● WORK REQUEST:
Scan the material below for the word "center", then copy every line in which it appears.

● SOURCE INFORMATION:
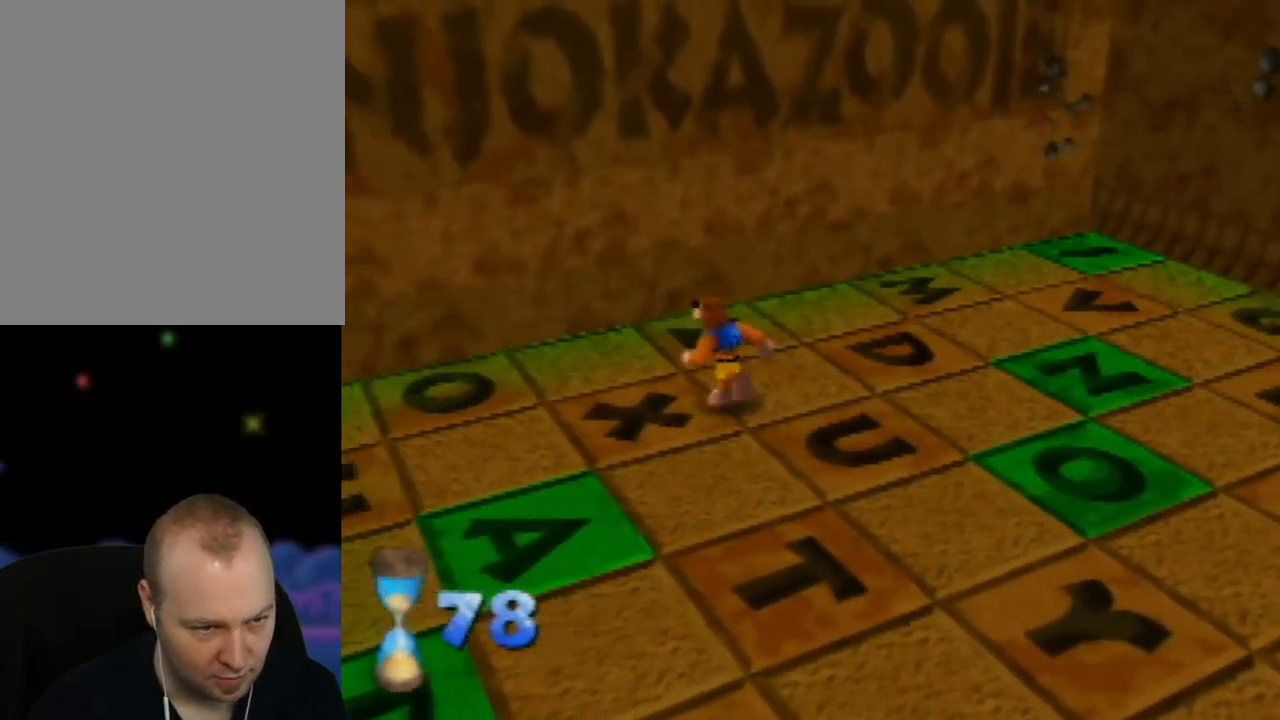
{"buttons": ["Z"], "left_stick": "center", "events": [[283, "A", "down"], [400, "A", "up"], [450, "Z", "down"], [500, "left_stick", "center"]]}
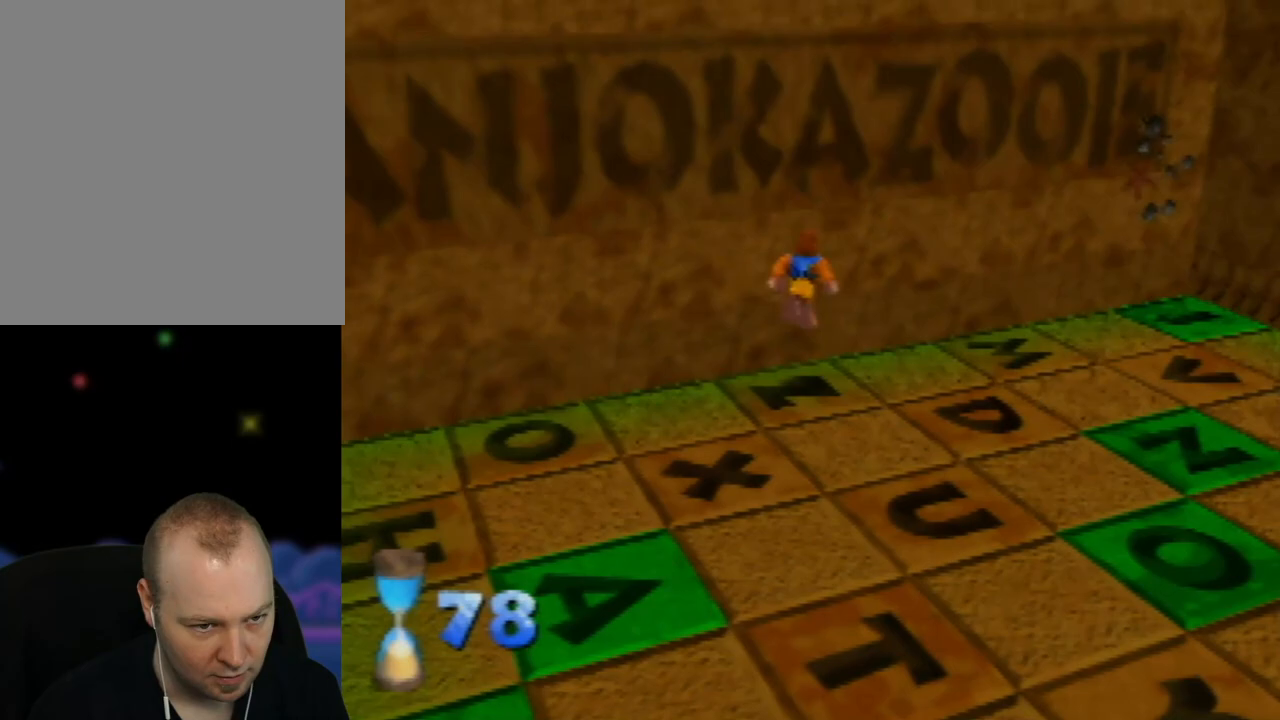
{"buttons": [], "left_stick": "center", "events": [[67, "Z", "up"]]}
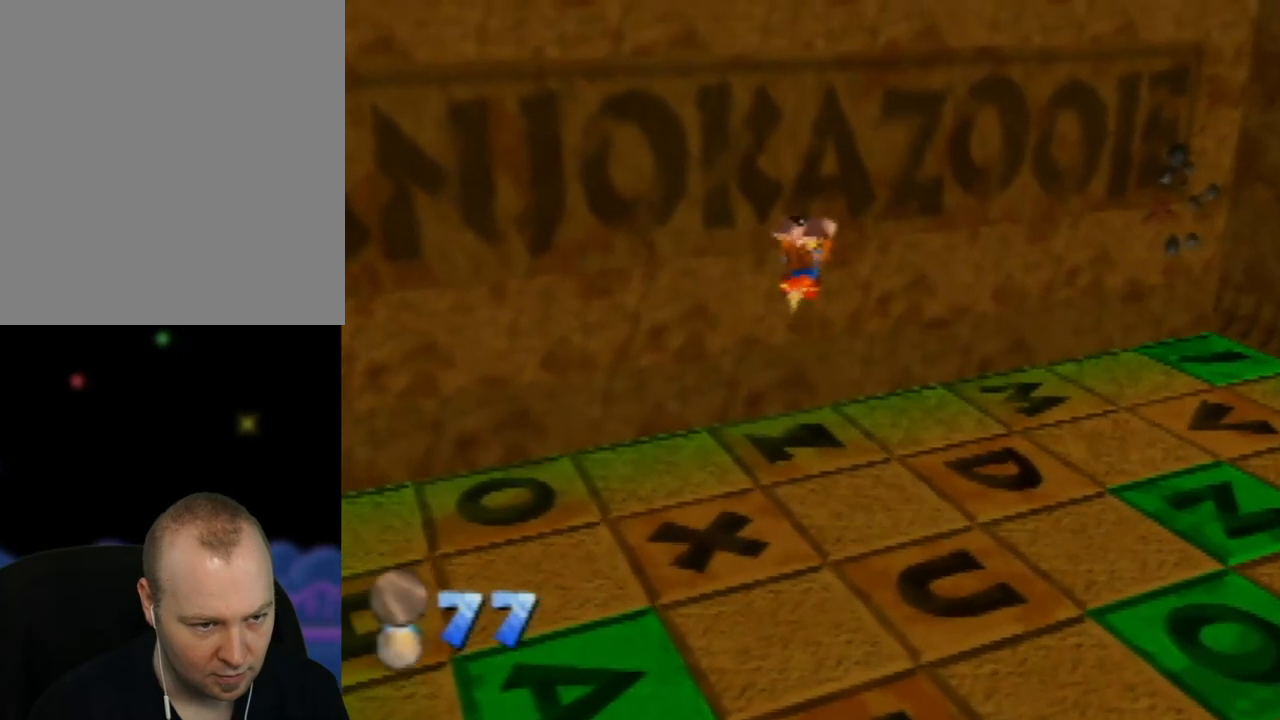
{"buttons": [], "left_stick": "down-left", "events": [[33, "left_stick", "down-left"]]}
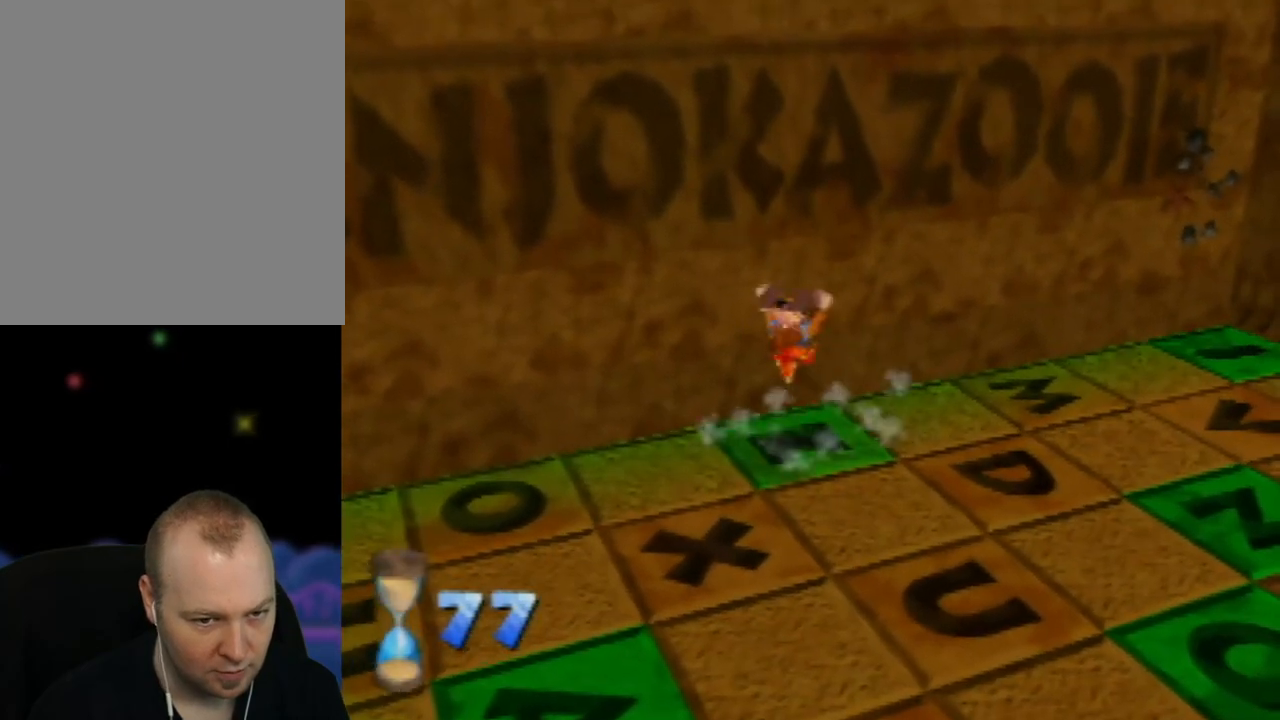
{"buttons": [], "left_stick": "left", "events": [[117, "left_stick", "left"]]}
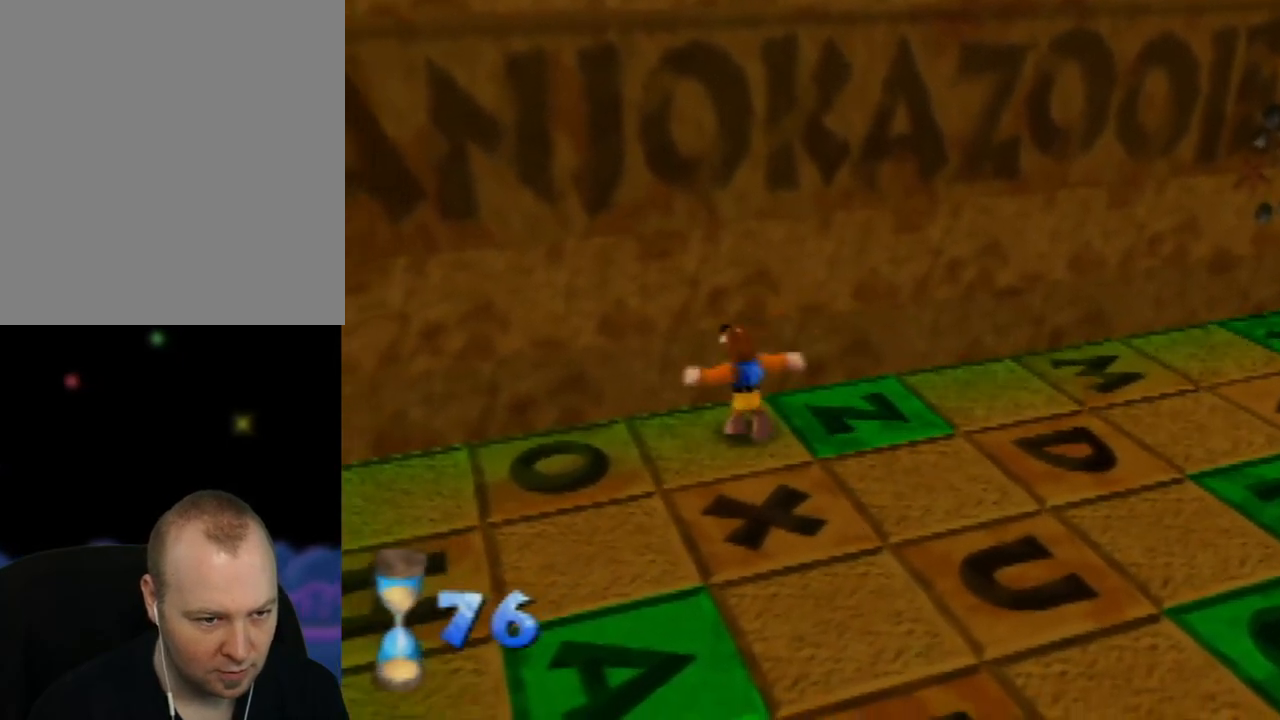
{"buttons": [], "left_stick": "left", "events": [[133, "A", "down"], [300, "A", "up"], [400, "Z", "down"], [500, "Z", "up"]]}
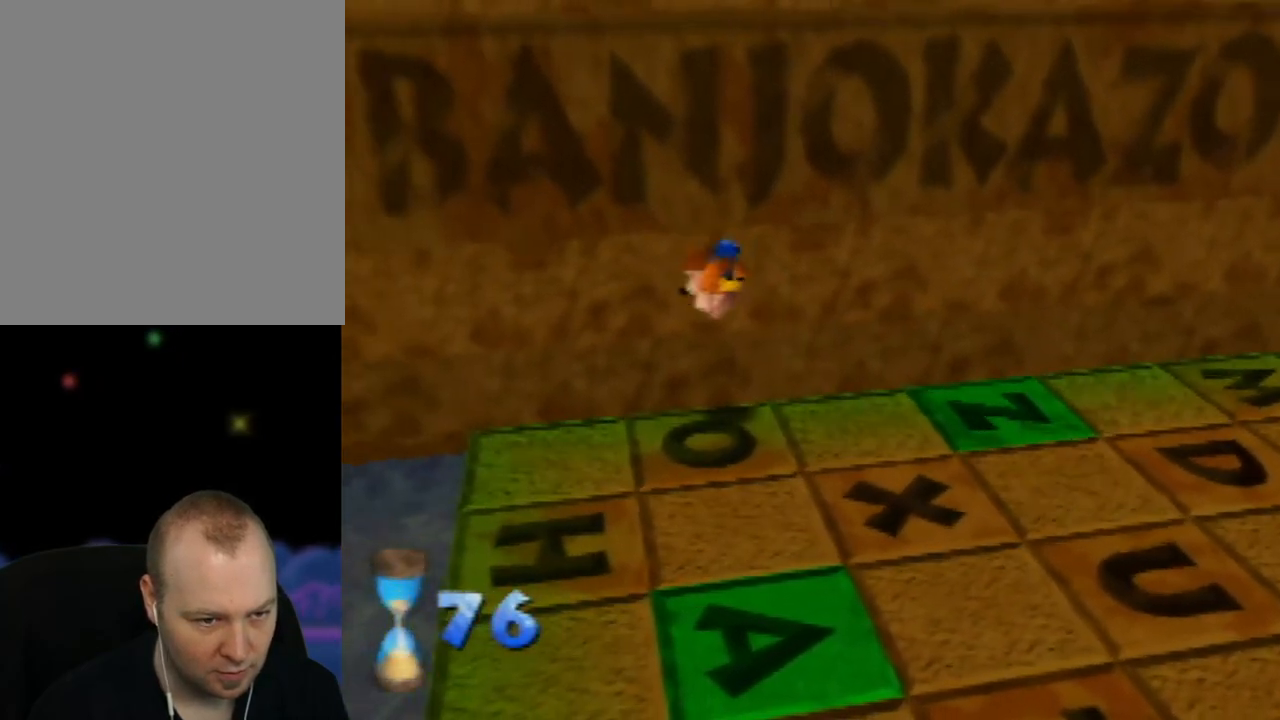
{"buttons": [], "left_stick": "down", "events": [[50, "left_stick", "center"], [333, "left_stick", "down"]]}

● OUTPUT:
{"buttons": ["Z"], "left_stick": "center", "events": [[283, "A", "down"], [400, "A", "up"], [450, "Z", "down"], [500, "left_stick", "center"]]}
{"buttons": [], "left_stick": "center", "events": [[67, "Z", "up"]]}
{"buttons": [], "left_stick": "down", "events": [[50, "left_stick", "center"], [333, "left_stick", "down"]]}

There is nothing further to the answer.